_Document excerpt_
══════════════════════════════

# Theives - two down, two to go



## Vivid Dawn (May 31, 2010)

I have solved the problem of food being stolen by raccoons...don't leave it out during dark hours.
I have solved the problem of food being stolen by ants... water moat around the dish.

I have NOT solved the problem of food being stolen by squirrels and magpies (and possibly mice, but I've never seen any). Anybody know a good way to keep them from taking the food? I might be able to rig up something to keep the food up high where the cats can jump but the squirrels can't climb. This still leaves the problems of the magpies, who can empty a whole bowl in just an hour! (seriously...I've watched and timed it lately!)

I sort of like the idea of this: bird tent. But magpies are smart, I'm sure they'd figure out a way to just poke their head in and take the food, just like the cats do. I'm wasting enough money on food, don't need to waste more on a useless contraption.
Doing a Google search says that putting up shiny/reflective things like CDs on a string or something works...not with magpies - they LIKE shiny! I have several wind chimes that are glass and silver on those little garden hooks stuck in the ground, and they walk right past it on the patio to get Xanthe's food (she is also fed outside...the ferals are fed at the other end of the yard).
Obviously I would prefer all natural stuff, no chemicals. And those ultrasonic things don't work either...my dad wanted to get rid of the squirrels that keep digging under the tool shed, and they sit right beside the thing that's sending those pulses out, and couldn't care less about it. Nice waste of $15 on my dad's part ;p


----------



## Heidi n Q (Nov 22, 2006)

Can you teach the kitties to feed at a specified time? 
I fed my ferals at the shed when I went out in the morning to feed my horse. They hung around at feeding time, ate what I put out and by the time I was done with the horse the cats had finished eating and I put away any food that was left.


----------



## Vivid Dawn (May 31, 2010)

I know I _should_ do that, but all sorts of things can mess up my schedule from heart problems that keep me in bed, to suddenly being needed in emergency help at the shelter I volunteer at (lately they've been wanting me there at 9am - like today, and I usually feed the ferals at 8:30am).
Plus, some come at different times. Zazzle is always waiting in the morning, but I've never seen Tangelo until after noon - even on the hottest days.

Apparently birds only take things they can see. I was wondering if I could drape a green and/or brown bed sheet over the feeding station, and just cut out a little 4" archway at the bottom for the cats to go in.
It actually did work for me to put a box over Xanthe's food for a bit, but then she kept knocking it over and exposing the food anyway.
A'course, I think squirrels go by sense of smell, so even while I may get rid of the birds, I'd probably still have to put it up high too...dunno quite how I'll do that yet.

══════════════════════════════

_Exercise set_
**A)** Answer these questions about the forum thread on cat food thieves above:
(i) What keeps the ants away from the food?
(ii) Where did Heidi n Q feed her ferals?
(iii) What time has the shelter lately wanted Vivid Dawn to arrive?
**B)** Extend the forum thread on cat food thieves, picking up right after its final sentence.

Dataset records
══════════════════════════════

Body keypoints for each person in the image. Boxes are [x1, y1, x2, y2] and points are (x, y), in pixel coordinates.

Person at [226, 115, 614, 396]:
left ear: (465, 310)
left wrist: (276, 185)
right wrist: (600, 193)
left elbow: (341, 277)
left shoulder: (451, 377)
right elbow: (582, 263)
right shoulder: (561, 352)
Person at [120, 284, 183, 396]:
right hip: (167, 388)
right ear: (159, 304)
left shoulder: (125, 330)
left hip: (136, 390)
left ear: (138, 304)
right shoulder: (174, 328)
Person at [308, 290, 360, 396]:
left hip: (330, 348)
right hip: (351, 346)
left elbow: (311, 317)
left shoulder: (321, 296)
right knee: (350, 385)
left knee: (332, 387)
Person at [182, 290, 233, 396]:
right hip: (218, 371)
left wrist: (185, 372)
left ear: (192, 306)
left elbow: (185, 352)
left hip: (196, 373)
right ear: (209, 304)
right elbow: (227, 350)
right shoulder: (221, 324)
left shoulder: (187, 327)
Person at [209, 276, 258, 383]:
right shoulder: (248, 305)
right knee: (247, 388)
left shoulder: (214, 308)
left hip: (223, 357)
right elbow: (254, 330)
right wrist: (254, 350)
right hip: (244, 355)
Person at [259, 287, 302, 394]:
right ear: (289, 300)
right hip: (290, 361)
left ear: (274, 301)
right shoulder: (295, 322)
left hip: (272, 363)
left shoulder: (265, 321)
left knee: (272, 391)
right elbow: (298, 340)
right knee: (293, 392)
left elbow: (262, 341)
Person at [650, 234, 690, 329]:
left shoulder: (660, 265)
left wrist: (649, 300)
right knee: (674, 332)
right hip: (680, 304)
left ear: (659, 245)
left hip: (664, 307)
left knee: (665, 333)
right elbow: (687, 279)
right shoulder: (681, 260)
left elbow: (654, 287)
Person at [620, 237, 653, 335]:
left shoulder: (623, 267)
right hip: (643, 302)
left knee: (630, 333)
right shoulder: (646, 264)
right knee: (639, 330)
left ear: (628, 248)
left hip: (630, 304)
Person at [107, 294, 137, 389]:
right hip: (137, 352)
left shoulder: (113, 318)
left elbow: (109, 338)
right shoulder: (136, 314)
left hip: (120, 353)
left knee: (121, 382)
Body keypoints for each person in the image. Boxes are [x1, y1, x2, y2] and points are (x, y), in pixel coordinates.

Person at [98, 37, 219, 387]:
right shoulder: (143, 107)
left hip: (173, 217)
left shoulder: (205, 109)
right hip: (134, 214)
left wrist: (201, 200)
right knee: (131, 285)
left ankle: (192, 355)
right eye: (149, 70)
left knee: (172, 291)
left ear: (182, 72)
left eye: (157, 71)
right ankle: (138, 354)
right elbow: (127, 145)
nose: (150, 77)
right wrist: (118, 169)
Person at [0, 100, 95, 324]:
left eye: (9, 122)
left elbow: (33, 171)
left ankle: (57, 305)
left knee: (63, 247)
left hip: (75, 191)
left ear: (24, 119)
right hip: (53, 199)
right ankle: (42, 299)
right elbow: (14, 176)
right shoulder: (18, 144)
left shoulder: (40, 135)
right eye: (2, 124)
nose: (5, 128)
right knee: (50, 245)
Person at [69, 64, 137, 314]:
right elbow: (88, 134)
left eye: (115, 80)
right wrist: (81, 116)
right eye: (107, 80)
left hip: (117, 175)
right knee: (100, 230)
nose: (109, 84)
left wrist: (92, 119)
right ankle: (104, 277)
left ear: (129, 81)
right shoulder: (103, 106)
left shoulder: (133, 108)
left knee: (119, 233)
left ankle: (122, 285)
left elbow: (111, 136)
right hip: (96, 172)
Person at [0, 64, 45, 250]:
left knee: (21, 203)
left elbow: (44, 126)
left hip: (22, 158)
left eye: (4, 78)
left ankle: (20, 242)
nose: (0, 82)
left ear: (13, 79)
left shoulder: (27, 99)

══════════════════════════════

_Answers for the tasks_
**A)**
(i) A water moat around the dish.
(ii) At the shed.
(iii) 9am.

**B)**
----------



## Heidi n Q (Nov 22, 2006)

Anywhere a cat can jump, a squirrel can, too. I don't think placing it up high will do much good. *_shrugs_*
However I *love* your suggestion of hiding the food from the birds! Can you simply use a patio table with a table cloth and just push the food under there? Maybe out-of-sight-out-of-mind would work on the squirrels ... especially if you could set up a bird/squirrel feeding station further out in the yard to distract them for a few weeks ... just until they "forget" about the catfood on the patio.


----------



## Vivid Dawn (May 31, 2010)

No real way to put a table there. The station is against the back of a neighbor's shed (as seen in first picture, viewed from my back door). I quit feeding Xanthe at the patio, and she just goes to share with the ferals (now if only I could get her to share _nicely_...she growls at everybody, and has actually attacked poor Zinny a couple times >:/ )

However, I figure maybe I could just move the tarp forward and have it hang all the way down and get rid of the 'floor' (now that everything died under there, it's just flat dirt anyway). Find a way to prop up the hem a little, so the cats know they can get in there, then after a week or so drop it and hope they can still figure out to slip in under and get to the food - but not have the birds know there's anything under there!

What do you feed squirrels? My dad doesn't want the squirrels around at all! (they're ground squirrels, and been digging holes everywhere)...he's sort of mad the cats haven't killed them by now! LOL


----------



## Heidi n Q (Nov 22, 2006)

Oh! I see the issue, now. I'd think you could just hang the tarp further down and leave a 1-2" gap at the bottom. The kitties will figure out how to nose under the flap to reach the food.

As for the squirrels ... I'm like your Dad: I'm surprised the kitties haven't remedied that issue. We were *overrun* with squirrels until BB the feral cat moved in. For a while there, she was bringing her litter TWO squirrels a day! Now I only see the rare squirrel up in a tree, well out of BB's reach.

I think you need to borrow my BB. She'd make short work of your squirrel problem! :wink

To feed the squirrels, I guess I'd just use a bird-feeder and birdseed. I'd be concerned it would become a hunting station and decimate the birds ... but it appears your kitties aren't great hunters so the birds oughtta be okay. 
I think if you could get the squirrels distracted with food further away from where the cats eat, they'd forget about the catfood? That would be my hope, anyways.


----------



## Vivid Dawn (May 31, 2010)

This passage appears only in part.